IT buyers demand for greater storage efficiencies will drive the adoption of deduplication offerings over the next 12 months, according to new survey from IDC.

The survey showed that over 60% of respondents are either in the process of deduplicating or have plans to deduplicate their primary, backup or archive data in the coming year. Firms with more than 6 petabytes (PB) of total disk storage place higher priority on storage performance as a driver. 57.5% of respondents say that their organisations are implementing deduplication or have already deduplicated primary data including virtual servers.

The firm said that the user satisfaction with deduplication technology is high in the areas of performance, overall system and management with deduplication usage and plans comparable for backup and primary data and slightly lower for archive data.

According to the survey, the areas for deduplication improvement include implementation, ROI and vendor commitments and 32.4% of respondents were able to or will eliminate tape as a result of dedupe with 59% of respondents citing they have or will reduce tape.

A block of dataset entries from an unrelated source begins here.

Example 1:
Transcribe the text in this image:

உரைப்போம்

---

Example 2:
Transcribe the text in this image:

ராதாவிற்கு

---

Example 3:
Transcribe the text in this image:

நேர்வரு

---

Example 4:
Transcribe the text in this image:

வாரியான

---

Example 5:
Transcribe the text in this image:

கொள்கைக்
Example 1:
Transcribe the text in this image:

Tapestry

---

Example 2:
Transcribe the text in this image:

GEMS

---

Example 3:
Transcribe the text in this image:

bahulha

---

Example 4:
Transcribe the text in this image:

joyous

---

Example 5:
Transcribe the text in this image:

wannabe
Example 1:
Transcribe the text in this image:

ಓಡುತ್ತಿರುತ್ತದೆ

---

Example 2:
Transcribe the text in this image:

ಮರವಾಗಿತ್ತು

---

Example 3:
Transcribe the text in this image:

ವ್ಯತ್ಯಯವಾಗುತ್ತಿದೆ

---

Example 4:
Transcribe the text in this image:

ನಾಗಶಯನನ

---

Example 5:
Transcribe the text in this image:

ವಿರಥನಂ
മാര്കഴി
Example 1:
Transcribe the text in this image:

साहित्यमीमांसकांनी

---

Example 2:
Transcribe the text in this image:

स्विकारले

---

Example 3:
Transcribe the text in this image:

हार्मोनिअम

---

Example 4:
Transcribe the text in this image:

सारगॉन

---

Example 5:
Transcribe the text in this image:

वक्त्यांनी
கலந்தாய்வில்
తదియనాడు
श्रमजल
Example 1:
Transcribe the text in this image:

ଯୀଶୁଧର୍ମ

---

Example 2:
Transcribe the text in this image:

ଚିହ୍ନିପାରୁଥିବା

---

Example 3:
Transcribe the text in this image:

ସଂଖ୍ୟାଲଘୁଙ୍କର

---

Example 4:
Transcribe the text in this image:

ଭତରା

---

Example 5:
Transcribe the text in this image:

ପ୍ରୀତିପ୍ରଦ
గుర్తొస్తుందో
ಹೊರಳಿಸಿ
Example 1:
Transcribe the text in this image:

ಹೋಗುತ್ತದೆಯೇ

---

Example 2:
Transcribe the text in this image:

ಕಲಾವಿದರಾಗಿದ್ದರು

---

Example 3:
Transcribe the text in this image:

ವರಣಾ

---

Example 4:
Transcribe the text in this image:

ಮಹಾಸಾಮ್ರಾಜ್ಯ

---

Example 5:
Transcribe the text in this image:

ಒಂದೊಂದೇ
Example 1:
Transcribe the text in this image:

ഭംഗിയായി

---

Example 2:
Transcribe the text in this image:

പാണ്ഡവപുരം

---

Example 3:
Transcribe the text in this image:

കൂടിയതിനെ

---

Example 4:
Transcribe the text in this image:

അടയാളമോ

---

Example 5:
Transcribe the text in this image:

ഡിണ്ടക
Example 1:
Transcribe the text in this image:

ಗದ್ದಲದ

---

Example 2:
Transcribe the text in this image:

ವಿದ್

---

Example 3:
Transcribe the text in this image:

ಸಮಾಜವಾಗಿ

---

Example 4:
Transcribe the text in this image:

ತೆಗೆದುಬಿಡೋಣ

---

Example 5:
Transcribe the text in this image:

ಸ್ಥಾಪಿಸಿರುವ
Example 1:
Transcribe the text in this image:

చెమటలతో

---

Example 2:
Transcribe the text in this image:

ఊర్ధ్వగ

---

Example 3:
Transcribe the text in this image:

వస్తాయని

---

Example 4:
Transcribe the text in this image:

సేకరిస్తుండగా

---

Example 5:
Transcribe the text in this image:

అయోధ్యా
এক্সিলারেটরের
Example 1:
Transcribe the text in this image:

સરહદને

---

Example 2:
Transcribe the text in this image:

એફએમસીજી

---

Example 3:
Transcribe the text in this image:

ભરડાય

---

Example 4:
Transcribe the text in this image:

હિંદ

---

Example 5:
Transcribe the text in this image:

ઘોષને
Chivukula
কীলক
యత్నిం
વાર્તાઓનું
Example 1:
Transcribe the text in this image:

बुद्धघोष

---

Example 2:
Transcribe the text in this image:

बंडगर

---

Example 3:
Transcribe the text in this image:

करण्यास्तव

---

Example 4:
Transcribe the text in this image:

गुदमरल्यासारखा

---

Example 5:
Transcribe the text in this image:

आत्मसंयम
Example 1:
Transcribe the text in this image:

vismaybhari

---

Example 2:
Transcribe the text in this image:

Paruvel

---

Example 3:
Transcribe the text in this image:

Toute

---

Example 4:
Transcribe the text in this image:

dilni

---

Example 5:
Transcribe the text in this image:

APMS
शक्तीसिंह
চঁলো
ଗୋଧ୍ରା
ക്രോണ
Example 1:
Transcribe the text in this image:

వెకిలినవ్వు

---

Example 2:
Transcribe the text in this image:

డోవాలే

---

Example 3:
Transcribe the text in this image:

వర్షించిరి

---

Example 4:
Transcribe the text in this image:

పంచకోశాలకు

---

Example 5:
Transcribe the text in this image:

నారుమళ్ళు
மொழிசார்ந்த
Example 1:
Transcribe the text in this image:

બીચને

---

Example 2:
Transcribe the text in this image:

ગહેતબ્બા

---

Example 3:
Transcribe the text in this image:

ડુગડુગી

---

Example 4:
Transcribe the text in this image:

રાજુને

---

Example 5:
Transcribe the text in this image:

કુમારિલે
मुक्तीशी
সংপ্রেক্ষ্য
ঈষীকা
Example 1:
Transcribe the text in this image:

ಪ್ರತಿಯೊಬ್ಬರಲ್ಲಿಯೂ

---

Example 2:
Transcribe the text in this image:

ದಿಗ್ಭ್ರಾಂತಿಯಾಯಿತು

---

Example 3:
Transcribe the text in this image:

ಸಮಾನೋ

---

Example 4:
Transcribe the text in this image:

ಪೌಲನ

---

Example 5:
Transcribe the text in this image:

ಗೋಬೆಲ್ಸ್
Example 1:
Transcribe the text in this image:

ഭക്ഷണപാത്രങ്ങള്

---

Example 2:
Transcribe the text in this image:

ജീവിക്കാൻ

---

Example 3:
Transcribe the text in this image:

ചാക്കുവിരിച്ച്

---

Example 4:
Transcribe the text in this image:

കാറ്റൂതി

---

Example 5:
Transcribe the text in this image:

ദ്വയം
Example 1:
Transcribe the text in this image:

In addition, the survey found that the EMC (including Data Domain) and NetApp dominate hardware-based deduplication, while EMC, Symantec and IBM dominated software-based deduplication.

Laura Dubois, program director at Storage Software, said: “The tipping point for spending on deduplication solutions stems from larger projects around improving storage performance, virtualising servers, and disaster recovery. The importance of deduplication and the opportunities it presents were validated by the public bidding war waged in 2009 between EMC and NetApp for deduplication heavyweight, Data Domain.”